1. A priori, a Súmula 421 do STJ dispunha que: “os honorários advocatícios não são devidos à Defensoria Pública quando ela atua contra a pessoa jurídica de direito público à qual pertença”.
2. Porém, o conteúdo sumulado pelo STJ não possuía caráter vinculante, servindo apenas como orientação jurisprudencial. Assim sendo, o entendimento até então predominante foi afetado pelo reconhecimento por parte do Supremo Tribunal Federal de repercussão geral no recurso extraordinário 114005, que representa o Tema n° 1002 do STF: “Discussão relativa ao pagamento de honorários à Defensoria Pública, em litígio com ente público ao qual vinculada”.

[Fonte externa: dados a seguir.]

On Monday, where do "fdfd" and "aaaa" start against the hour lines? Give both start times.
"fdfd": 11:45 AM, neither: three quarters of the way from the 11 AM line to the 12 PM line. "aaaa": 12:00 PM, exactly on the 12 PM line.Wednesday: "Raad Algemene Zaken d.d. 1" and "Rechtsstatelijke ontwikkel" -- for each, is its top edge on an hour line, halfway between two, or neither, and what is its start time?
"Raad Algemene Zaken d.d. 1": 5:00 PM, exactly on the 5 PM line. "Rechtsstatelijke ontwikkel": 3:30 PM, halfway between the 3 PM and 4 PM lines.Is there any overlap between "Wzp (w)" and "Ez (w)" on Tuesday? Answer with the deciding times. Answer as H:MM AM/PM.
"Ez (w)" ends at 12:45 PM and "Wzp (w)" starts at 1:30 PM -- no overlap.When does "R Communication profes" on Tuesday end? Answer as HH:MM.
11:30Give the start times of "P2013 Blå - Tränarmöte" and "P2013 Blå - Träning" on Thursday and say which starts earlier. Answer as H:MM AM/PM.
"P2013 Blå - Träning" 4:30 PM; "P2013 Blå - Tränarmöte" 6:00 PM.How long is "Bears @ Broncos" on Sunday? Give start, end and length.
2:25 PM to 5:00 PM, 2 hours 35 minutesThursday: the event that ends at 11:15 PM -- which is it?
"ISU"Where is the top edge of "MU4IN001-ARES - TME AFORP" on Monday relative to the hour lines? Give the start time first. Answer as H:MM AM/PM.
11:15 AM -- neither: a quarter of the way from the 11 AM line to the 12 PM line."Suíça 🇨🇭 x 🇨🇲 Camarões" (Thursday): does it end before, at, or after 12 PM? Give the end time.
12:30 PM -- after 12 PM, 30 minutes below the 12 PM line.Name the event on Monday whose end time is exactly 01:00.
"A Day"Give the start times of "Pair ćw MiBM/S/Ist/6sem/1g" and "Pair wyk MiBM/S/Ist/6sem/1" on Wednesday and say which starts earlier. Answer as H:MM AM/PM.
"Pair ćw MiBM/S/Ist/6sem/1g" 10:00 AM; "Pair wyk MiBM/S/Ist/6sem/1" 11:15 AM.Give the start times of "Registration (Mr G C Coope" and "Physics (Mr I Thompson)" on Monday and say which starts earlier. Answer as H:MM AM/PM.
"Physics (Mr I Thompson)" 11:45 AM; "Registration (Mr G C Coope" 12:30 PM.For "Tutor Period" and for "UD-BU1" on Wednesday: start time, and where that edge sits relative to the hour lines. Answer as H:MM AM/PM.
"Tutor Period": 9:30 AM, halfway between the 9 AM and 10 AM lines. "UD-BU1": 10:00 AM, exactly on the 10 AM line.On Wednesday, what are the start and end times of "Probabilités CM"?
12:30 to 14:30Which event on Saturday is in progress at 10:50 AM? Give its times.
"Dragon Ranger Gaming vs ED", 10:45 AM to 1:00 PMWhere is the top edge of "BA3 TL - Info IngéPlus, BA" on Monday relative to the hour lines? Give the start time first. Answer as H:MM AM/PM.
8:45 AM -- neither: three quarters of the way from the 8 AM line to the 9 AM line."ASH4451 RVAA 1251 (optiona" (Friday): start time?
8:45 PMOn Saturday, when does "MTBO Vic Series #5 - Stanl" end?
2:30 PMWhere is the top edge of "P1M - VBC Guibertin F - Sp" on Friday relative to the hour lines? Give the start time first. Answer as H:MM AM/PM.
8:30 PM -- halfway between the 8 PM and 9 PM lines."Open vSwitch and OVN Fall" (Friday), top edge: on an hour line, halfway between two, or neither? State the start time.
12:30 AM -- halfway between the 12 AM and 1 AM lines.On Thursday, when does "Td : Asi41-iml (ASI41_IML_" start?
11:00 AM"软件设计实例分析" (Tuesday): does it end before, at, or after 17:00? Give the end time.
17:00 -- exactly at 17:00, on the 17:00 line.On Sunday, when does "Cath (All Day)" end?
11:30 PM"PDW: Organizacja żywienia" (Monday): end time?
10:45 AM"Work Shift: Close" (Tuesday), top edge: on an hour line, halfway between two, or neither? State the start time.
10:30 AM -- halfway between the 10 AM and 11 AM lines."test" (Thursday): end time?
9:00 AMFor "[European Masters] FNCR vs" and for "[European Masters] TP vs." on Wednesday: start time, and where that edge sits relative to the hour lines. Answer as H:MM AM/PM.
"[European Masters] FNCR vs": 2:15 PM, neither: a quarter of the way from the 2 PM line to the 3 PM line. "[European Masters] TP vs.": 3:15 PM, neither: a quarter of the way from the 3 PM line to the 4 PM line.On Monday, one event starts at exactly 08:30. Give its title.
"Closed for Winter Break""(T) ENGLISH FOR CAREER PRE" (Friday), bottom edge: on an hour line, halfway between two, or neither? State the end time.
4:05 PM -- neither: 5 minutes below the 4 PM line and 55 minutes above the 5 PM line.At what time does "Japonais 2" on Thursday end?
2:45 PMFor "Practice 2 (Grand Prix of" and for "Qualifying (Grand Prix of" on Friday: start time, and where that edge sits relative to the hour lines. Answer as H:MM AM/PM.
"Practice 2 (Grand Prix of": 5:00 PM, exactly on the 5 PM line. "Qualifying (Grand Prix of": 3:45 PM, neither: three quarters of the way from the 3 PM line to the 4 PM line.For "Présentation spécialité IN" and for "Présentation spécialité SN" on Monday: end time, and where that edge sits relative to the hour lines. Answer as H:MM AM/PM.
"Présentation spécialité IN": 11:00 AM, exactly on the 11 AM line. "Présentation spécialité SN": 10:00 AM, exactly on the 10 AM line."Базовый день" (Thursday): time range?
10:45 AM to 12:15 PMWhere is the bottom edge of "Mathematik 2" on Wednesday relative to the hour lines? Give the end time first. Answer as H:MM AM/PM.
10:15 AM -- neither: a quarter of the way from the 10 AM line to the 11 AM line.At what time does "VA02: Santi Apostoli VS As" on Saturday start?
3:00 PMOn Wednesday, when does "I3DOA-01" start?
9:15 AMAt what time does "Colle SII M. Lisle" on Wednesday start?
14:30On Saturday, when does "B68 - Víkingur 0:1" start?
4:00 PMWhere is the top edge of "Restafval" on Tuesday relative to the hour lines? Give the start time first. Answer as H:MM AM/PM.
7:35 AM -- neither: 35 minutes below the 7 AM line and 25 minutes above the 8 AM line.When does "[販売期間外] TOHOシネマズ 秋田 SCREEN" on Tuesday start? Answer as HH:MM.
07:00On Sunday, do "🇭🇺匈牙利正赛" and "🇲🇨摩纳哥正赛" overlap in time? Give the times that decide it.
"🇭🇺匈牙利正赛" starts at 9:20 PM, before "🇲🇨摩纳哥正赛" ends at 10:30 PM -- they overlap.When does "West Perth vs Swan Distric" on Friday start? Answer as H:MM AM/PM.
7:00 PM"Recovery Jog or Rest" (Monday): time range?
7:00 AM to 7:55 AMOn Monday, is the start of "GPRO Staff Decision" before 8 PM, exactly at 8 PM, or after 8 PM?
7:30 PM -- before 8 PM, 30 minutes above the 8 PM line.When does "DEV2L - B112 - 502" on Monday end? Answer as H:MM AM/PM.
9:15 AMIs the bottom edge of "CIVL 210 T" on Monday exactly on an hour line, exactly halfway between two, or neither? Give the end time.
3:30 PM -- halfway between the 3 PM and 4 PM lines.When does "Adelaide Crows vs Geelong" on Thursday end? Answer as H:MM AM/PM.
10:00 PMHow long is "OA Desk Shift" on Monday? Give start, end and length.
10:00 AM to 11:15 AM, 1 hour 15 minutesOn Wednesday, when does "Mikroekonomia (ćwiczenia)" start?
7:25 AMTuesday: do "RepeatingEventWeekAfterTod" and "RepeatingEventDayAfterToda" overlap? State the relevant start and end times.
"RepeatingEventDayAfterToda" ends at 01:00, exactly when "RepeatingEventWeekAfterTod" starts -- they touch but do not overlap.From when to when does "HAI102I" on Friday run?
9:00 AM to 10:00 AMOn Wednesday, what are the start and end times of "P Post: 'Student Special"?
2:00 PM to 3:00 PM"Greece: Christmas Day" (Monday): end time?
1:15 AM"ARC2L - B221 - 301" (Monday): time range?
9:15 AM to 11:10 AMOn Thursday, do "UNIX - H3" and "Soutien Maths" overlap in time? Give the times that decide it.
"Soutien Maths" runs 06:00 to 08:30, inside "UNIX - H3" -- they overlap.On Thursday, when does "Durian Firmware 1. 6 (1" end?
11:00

3. Em 26/06/2023, por ocasião do julgamento do recurso extraordinário n° 114005, apreciando o Tema de Repercussão Geral nº 1002, o Supremo Tribunal Federal enfim pacificou a controvérsia, fixando as seguintes teses com caráter vinculante: “1. É devido o pagamento de honorários sucumbenciais à Defensoria Pública, quando representa parte vencedora em demanda ajuizada contra qualquer ente público, inclusive aquele que integra; 2. O valor recebido a título de honorários sucumbenciais deve ser destinado, exclusivamente, ao aparelhamento das Defensorias Públicas, vedado o seu rateio entre os membros da instituição”.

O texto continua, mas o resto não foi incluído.